What is asked: Please list the factory calls that the reply in the TMVA forum thread below names as lines that might be missing and causing the crash.

Supplied passage:
The lines below might hint at the cause of the crash.
You may get help by asking at the ROOT forum http://root.cern.ch/forum
Only if you are really convinced it is a bug in ROOT then please submit a
report at http://root.cern.ch/bugs Please post the ENTIRE stack trace
from above as an attachment in addition to anything else
that might help us fixing this issue.
===========================================================
#6  0x00007f9994bcc03e in TMVA::MethodBase::GetSignalReferenceCut() const () from /home/hilal/Work/CouplingProject/HiggsGBD-bbE/source/libHiggsGBD.so
#7  0x00007f9994bcb974 in TMVAClassification::addMethod() () from /home/hilal/Work/CouplingProject/HiggsGBD-bbE/source/libHiggsGBD.so

I want to know if this (GetMethod) is the right option to use? if yes where am I doing such mistake?

Best regards,

Hilal

@moneta can you help here or perhaps redirect to someone that can help?

I’m not sure @kialbert still answers questions here…

Hi,

I’m still around occasionally, although less than what I used to.

Hilal, the code you posted should work (assuming the missing part amounts to something like).

auto imethod = factory->GetMethod("dataset", "BDT");
auto method = dynamic_cast<TMVA::MethodBase *>(imethod);

The following line will then output the cut value of the classifier output where the signal efficiency equals the background rejection.

Double_t cut = method->GetSignalReferenceCut();
std::cout << "Optimal cut: " << cut << std::endl;

The .xml file is not the output you are looking for, rather that is the text form of the entire BDT.

The crash you are experiencing should not happen and could be because (one of) the following lines are missing:

factory->TrainAllMethods();
factory->TestAllMethods();
factory->EvaluateAllMethods();

If all those lines are present, and you still experience the crash I need to see more of the output and your code.

Cheers,
Kim

Dear Kim,

Thank you very much for your prompt reply.

The crash has disappeared now.

The command,

gives the value (-0.017) where the signal and background are equal in the BDT response plot (attached), so I am now confused since I understood the optimal cuts should correspond to the maximum of the signal curve ( around 0.05) (in the attached BDT response) am I right?

I want to ask also if there exists a command that gives the interval cuts of the kinematic variables explicitly for a given value of the BDT response (whether it corresponds to maximal signal curve or the equality signal/background)?

Stored data:
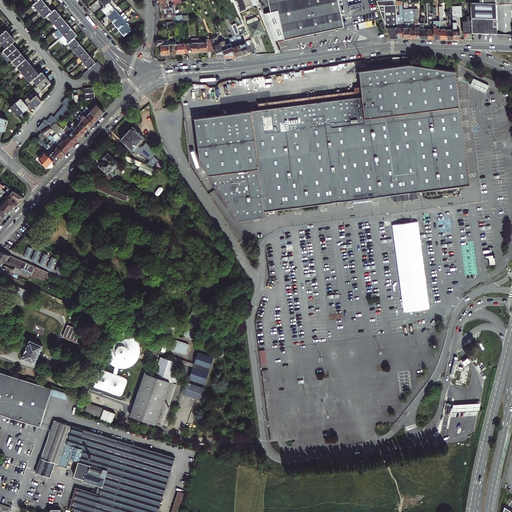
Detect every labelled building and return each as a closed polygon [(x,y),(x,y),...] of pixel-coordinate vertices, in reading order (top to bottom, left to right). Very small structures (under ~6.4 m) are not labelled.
[(44,2),(42,0),(36,0),(37,1),(33,4),(45,17),(47,15),(59,28),(54,32),(65,45),(68,43),(89,68),(83,73),(88,79),(102,67),(98,61),(96,63),(92,59),(86,52),(82,47),(77,41),(74,38),(77,35),(73,30),(69,25),(63,18),(57,12),(55,9),(52,11),(49,8),(44,2)] [(173,5),(172,0),(158,3),(159,9),(161,8),(169,7),(172,6),(173,5)] [(234,0),(239,13),(247,9),(242,0),(234,0)] [(242,0),(247,9),(252,7),(249,0),(242,0)] [(284,39),(299,36),(343,27),(339,4),(337,0),(267,0),(270,11),(277,9),(279,16),(284,39)] [(397,38),(397,22),(396,17),(395,0),(391,0),(376,1),(382,17),(390,38),(397,38)] [(495,0),(479,0),(480,2),(470,2),(471,15),(471,32),(471,33),(497,33),(495,0)] [(495,0),(497,33),(511,33),(511,8),(511,5),(511,0),(495,0)] [(102,8),(107,15),(115,9),(109,2),(105,6),(102,8)] [(427,38),(434,38),(432,14),(429,14),(429,3),(426,3),(427,26),(427,38)] [(182,15),(174,16),(172,6),(169,7),(161,8),(163,18),(171,16),(172,21),(174,21),(183,21),(182,15)] [(447,39),(446,26),(446,20),(442,20),(442,6),(438,6),(439,20),(440,39),(447,39)] [(451,6),(453,39),(460,39),(459,29),(457,29),(457,26),(458,26),(458,22),(456,22),(456,17),(459,16),(462,16),(461,6),(451,6)] [(113,21),(120,15),(118,12),(115,9),(107,15),(113,21)] [(119,28),(126,22),(120,15),(113,21),(119,28)] [(463,33),(471,32),(471,15),(467,15),(467,20),(462,21),(463,33)] [(247,20),(246,22),(253,37),(260,34),(261,35),(262,35),(263,35),(264,34),(264,33),(259,21),(258,21),(256,18),(255,17),(247,20)] [(243,54),(231,25),(228,18),(226,19),(231,31),(227,33),(231,43),(237,57),(243,54)] [(119,28),(124,35),(132,29),(126,22),(119,28)] [(235,24),(231,25),(243,54),(255,49),(251,39),(242,43),(235,24)] [(0,39),(2,42),(10,36),(8,34),(9,33),(6,30),(0,34),(0,39)] [(12,38),(10,36),(2,42),(7,48),(12,43),(15,40),(13,37),(12,38)] [(226,57),(220,43),(219,42),(217,36),(209,39),(214,51),(215,54),(217,57),(226,57)] [(199,52),(198,42),(198,38),(190,38),(191,43),(187,43),(188,53),(199,52)] [(199,52),(214,51),(209,39),(207,39),(207,42),(198,42),(199,52)] [(169,54),(168,44),(163,44),(163,40),(157,40),(156,45),(160,45),(161,55),(169,54)] [(224,41),(220,43),(226,57),(237,57),(231,43),(227,44),(226,45),(224,41)] [(16,49),(14,47),(15,46),(12,43),(7,48),(0,53),(4,59),(16,49)] [(176,54),(188,53),(187,43),(175,44),(176,54)] [(18,51),(16,49),(4,59),(9,64),(13,61),(21,53),(19,50),(18,51)] [(25,59),(23,57),(24,56),(21,53),(13,61),(17,66),(25,59)] [(27,61),(27,62),(25,59),(17,66),(21,71),(30,64),(27,61)] [(34,70),(32,68),(33,67),(30,64),(21,71),(26,76),(34,70)] [(469,184),(455,72),(409,66),(359,72),(361,89),(362,98),(303,106),(302,100),(287,102),(288,108),(283,109),(283,103),(276,104),(276,110),(259,112),(207,119),(194,120),(199,160),(216,187),(237,220),(263,216),(262,210),(392,194),(392,201),(405,199),(417,198),(416,191),(469,184)] [(36,71),(35,72),(34,70),(26,76),(30,82),(33,79),(39,74),(36,71)] [(45,78),(43,76),(44,75),(42,72),(39,74),(33,79),(38,84),(45,78)] [(48,79),(47,80),(45,78),(38,84),(42,90),(51,83),(48,79)] [(95,101),(93,87),(84,89),(86,101),(90,100),(91,101),(95,101)] [(302,100),(303,106),(362,98),(361,89),(354,90),(354,93),(302,100)] [(49,126),(52,124),(55,123),(56,122),(59,121),(61,120),(70,110),(67,108),(71,103),(70,96),(67,97),(62,103),(64,105),(54,117),(52,115),(47,121),(45,119),(38,128),(42,131),(48,127),(49,126)] [(25,108),(26,109),(29,107),(22,98),(16,103),(23,110),(25,108)] [(21,113),(20,112),(23,110),(16,103),(11,107),(18,116),(21,113)] [(88,109),(98,118),(105,111),(103,109),(96,103),(95,104),(95,105),(93,107),(91,105),(88,109)] [(258,106),(259,112),(276,110),(276,104),(258,106)] [(88,109),(86,107),(82,112),(94,123),(98,118),(88,109)] [(94,123),(82,112),(77,118),(78,120),(88,129),(94,123)] [(73,120),(70,117),(69,118),(73,122),(84,133),(88,129),(78,120),(75,122),(74,121),(73,120)] [(1,118),(0,121),(0,127),(1,128),(1,129),(5,130),(8,120),(1,118)] [(42,131),(47,136),(48,134),(53,129),(56,133),(53,137),(51,134),(50,135),(48,137),(51,140),(66,153),(76,142),(64,130),(62,129),(56,122),(55,123),(52,124),(49,126),(48,127),(42,131)] [(84,133),(73,122),(69,127),(80,138),(84,133)] [(69,127),(67,126),(64,130),(76,142),(80,138),(69,127)] [(134,151),(139,145),(138,144),(143,138),(143,137),(144,136),(142,134),(143,134),(143,133),(141,132),(140,132),(139,132),(133,126),(121,139),(134,151)] [(40,138),(43,141),(47,136),(42,131),(39,134),(38,136),(40,138)] [(57,163),(61,158),(47,145),(43,141),(40,138),(38,141),(48,150),(46,153),(53,159),(57,163)] [(66,153),(51,140),(47,145),(61,158),(66,153)] [(139,145),(134,151),(137,154),(138,153),(141,156),(142,155),(146,158),(147,157),(150,160),(158,152),(147,142),(142,148),(139,145)] [(46,152),(39,160),(46,166),(53,159),(46,153),(46,152)] [(113,169),(118,163),(108,153),(107,154),(106,154),(105,155),(105,156),(104,157),(105,159),(104,160),(100,164),(108,172),(106,174),(110,178),(112,178),(116,173),(116,172),(113,169)] [(142,162),(140,161),(128,156),(125,155),(124,159),(140,166),(142,162)] [(99,184),(97,189),(125,201),(127,196),(99,184)] [(21,195),(8,187),(5,191),(6,192),(9,195),(18,203),(24,197),(21,195)] [(0,204),(9,213),(18,203),(9,195),(6,192),(5,191),(1,189),(0,190),(0,199),(3,202),(0,204)] [(0,222),(9,213),(0,204),(0,222)] [(0,273),(8,276),(9,274),(13,275),(13,274),(15,275),(16,274),(44,286),(50,274),(6,254),(4,253),(0,252),(0,273)] [(29,301),(33,293),(15,286),(12,293),(29,301)] [(58,313),(64,316),(67,309),(45,300),(42,307),(58,313)] [(192,308),(183,335),(194,338),(203,312),(192,308)] [(82,331),(65,324),(64,325),(59,336),(77,344),(82,331)] [(135,363),(138,358),(139,353),(139,348),(137,343),(134,338),(129,335),(123,334),(118,335),(113,338),(109,342),(107,347),(107,352),(108,357),(111,362),(115,365),(113,373),(102,369),(101,369),(100,369),(99,370),(93,384),(93,385),(94,386),(95,387),(118,395),(119,396),(121,395),(122,394),(127,382),(127,380),(126,378),(125,377),(118,375),(120,367),(125,367),(130,366),(135,363)] [(174,339),(171,349),(185,354),(188,344),(174,339)] [(40,353),(42,346),(30,341),(22,359),(35,365),(38,358),(40,353)] [(192,366),(188,377),(203,382),(212,357),(197,352),(193,363),(192,366)] [(173,356),(171,361),(175,363),(176,360),(192,366),(193,363),(173,356)] [(147,375),(132,418),(163,429),(178,386),(177,385),(179,380),(172,377),(177,363),(175,363),(171,361),(161,358),(154,378),(147,375)] [(28,381),(32,372),(24,369),(21,378),(28,381)] [(0,405),(2,406),(0,409),(0,414),(44,426),(53,397),(55,390),(43,387),(0,373),(0,405)] [(185,381),(181,394),(201,400),(205,387),(185,381)] [(72,395),(55,390),(53,397),(70,402),(72,395)] [(481,409),(481,401),(454,403),(453,411),(481,409)] [(102,409),(87,404),(85,411),(100,417),(102,409)] [(115,414),(104,410),(100,420),(111,424),(115,414)] [(72,427),(54,421),(41,459),(55,464),(59,465),(72,427)] [(160,454),(101,436),(85,431),(72,427),(59,465),(67,468),(68,465),(77,468),(74,477),(84,480),(83,482),(101,487),(100,493),(99,495),(81,490),(76,489),(75,490),(69,509),(74,509),(74,511),(68,511),(157,511),(158,508),(166,483),(174,458),(160,454)] [(50,479),(55,464),(41,459),(38,468),(36,474),(50,479)] [(178,493),(171,511),(176,511),(178,507),(183,494),(178,493)]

Output below:
factory->TrainAllMethods();
factory->TestAllMethods();
factory->EvaluateAllMethods();